In another forum post I found on Google (lost the link), some guy claimed that the capacitors in the RGB cable at the SCART end should be replaced with a different type (the saucer-shaped ones instead of the cylindrical ones) to correct the problem. (also I can't remember for sure but he might've suggested trying a different capacity, too). There were no followup posts and I haven't tried it so I can't comment on it's effectiveness. I just found a bookmark I made with some insight about the capacitance's function that suggests putting higher capacity ones might fix the problem.
Link here.In yet another forum post I googled up, some guy suggested opening the CYP-2100 up while it was running, marking the original potentiometer positions with a felt marker, and messing around with them. I think he had a picture on which ones to tweak, tho my memory's a bit fuzzy about that. Probably a bad idea anyway...

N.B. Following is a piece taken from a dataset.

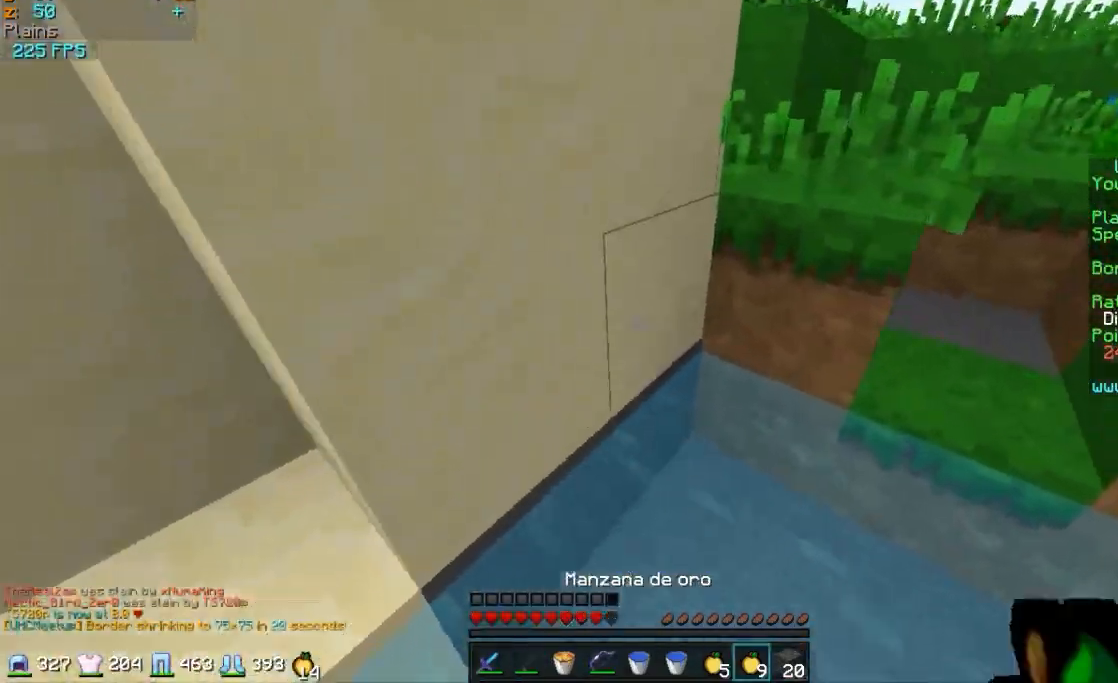
{"keys": ["a"], "mouse": ["right"], "events": [[150, "mouse_left", "down"], [150, "mouse_right", "down"], [300, "mouse_left", "up"], [350, "a", "down"], [400, "mouse_left", "down"], [500, "mouse_left", "up"], [500, "w", "up"]]}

When looking up a solution some more, there was mention of some cables being wired up to use the composite pin for a sync signal, or having the sync signal wired to the wrong pin. Switching the composite sync to the correct pin might fix it.
Edit:
I'm kinda bored so I decided to Google it some more and apparently SNES's PAL and NTSC RGB output is different. It could be that we just have the wrong stuff in the cable...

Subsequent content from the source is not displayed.